IEEE Trans Vis Comput Graph. 2021 Oct;27(10):4009-4022. doi: 10.1109/TVCG.2020.2996594. Epub 2021 Sep 1.
Synthesizing realistic videos of humans using neural networks has been a popular alternative to the conventional graphics-based rendering pipeline due to its high efficiency. Existing works typically formulate this as an image-to-image translation problem in 2D screen space, which leads to artifacts such as over-smoothing, missing body parts, and temporal instability of fine-scale detail, such as pose-dependent wrinkles in the clothing. In this article, we propose a novel human video synthesis method that approaches these limiting factors by explicitly disentangling the learning of time-coherent fine-scale details from the embedding of the human in 2D screen space. More specifically, our method relies on the combination of two convolutional neural networks (CNNs). Given the pose information, the first CNN predicts a dynamic texture map that contains time-coherent high-frequency details, and the second CNN conditions the generation of the final video on the temporally coherent output of the first CNN. We demonstrate several applications of our approach, such as human reenactment and novel view synthesis from monocular video, where we show significant improvement over the state of the art both qualitatively and quantitatively.

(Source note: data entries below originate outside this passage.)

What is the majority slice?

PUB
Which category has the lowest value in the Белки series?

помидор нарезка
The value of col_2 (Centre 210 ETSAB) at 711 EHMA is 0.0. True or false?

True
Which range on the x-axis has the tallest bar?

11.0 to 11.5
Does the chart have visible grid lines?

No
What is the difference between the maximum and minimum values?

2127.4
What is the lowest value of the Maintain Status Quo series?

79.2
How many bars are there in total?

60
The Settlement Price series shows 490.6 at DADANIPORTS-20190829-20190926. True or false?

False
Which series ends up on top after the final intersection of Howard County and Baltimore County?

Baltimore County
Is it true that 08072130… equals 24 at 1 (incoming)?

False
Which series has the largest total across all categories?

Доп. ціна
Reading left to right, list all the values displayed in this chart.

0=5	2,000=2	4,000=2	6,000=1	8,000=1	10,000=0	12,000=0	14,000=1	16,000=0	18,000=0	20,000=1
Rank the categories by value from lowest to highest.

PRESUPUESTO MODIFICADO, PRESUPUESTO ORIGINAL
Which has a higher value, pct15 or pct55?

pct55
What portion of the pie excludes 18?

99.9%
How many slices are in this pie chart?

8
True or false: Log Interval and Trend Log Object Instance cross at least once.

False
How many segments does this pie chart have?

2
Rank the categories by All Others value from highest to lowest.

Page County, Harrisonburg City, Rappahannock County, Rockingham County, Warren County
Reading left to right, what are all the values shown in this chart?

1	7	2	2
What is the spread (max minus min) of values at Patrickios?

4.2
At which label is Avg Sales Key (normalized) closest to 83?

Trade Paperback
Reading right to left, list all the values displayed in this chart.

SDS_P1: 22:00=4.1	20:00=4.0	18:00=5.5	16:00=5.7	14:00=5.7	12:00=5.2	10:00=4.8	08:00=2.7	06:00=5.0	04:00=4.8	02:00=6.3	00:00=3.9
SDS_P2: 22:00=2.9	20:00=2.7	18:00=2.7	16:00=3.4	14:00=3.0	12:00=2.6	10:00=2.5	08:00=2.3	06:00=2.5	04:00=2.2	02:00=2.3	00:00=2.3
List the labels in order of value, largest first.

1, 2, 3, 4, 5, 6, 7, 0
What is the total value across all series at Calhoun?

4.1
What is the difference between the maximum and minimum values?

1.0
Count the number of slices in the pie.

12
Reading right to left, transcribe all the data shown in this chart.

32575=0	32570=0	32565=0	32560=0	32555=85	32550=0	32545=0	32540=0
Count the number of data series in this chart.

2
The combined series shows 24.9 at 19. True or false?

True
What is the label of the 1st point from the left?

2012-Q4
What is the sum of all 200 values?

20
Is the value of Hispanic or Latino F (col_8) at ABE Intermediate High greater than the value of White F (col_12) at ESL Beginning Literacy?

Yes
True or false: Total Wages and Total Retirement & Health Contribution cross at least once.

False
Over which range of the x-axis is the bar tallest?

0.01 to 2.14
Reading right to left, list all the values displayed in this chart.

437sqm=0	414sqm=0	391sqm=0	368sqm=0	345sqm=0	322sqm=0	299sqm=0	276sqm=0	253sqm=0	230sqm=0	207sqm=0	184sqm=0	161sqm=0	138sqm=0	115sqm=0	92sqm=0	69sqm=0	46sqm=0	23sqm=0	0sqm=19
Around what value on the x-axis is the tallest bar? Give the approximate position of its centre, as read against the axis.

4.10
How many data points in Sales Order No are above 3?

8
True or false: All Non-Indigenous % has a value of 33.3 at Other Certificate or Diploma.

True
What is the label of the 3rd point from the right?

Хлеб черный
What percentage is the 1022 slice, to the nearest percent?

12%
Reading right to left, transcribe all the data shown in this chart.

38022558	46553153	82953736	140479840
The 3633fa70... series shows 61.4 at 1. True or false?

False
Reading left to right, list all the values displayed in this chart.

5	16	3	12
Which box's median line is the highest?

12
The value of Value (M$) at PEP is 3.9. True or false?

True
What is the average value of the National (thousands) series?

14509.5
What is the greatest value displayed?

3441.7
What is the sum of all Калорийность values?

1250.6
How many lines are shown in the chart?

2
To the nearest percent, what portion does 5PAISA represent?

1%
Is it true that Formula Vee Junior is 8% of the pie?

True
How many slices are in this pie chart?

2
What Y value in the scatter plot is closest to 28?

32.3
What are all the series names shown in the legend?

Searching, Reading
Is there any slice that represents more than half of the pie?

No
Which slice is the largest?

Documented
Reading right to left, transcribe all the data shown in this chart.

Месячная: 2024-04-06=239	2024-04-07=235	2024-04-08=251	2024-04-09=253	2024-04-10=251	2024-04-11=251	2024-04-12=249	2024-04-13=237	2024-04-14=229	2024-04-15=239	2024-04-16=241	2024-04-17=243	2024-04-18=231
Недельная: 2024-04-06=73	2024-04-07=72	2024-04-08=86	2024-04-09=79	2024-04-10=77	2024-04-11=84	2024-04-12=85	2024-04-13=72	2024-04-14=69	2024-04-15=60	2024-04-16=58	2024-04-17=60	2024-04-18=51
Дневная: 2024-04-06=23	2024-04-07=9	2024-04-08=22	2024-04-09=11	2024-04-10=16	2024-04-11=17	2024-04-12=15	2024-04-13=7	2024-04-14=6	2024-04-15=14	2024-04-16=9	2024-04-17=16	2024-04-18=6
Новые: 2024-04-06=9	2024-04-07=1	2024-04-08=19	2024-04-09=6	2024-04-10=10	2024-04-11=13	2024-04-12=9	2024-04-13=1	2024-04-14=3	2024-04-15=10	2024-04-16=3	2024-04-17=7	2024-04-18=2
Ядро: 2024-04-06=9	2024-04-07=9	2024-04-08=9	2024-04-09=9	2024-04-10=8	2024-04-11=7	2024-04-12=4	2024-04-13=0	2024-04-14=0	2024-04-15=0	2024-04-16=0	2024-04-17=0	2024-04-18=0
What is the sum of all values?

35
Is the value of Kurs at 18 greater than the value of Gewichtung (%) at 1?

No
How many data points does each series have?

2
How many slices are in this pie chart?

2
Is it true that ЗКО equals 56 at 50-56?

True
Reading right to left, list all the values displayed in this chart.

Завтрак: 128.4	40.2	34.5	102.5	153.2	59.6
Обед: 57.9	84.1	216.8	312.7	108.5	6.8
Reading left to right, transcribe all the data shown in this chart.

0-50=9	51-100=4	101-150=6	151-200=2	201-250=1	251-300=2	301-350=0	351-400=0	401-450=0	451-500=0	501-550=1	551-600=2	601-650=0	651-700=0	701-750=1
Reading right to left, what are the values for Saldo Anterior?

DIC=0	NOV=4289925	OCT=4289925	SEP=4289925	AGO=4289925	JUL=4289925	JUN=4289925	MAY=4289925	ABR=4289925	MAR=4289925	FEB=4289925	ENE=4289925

使用神经网络合成逼真的人类视频,由于其高效性,已成为传统基于图形的渲染管道的热门替代方案。现有作品通常将其在 2D 屏幕空间中表述为图像到图像的转换问题,这会导致过度平滑、缺少身体部位以及精细细节的时间不稳定等伪影,例如服装上依赖姿势的皱纹。在本文中,我们提出了一种新颖的人类视频合成方法,通过明确将时间一致的精细细节的学习与人体在 2D 屏幕空间中的嵌入分开,来解决这些限制因素。具体来说,我们的方法依赖于两个卷积神经网络 (CNN) 的组合。给定姿势信息,第一个 CNN 预测包含时间一致的高频细节的动态纹理图,第二个 CNN 根据第一个 CNN 的时间一致输出条件生成最终视频。我们展示了我们的方法的几个应用,例如人类重现和从单目视频进行新视图合成,在定性和定量方面都明显优于现有技术。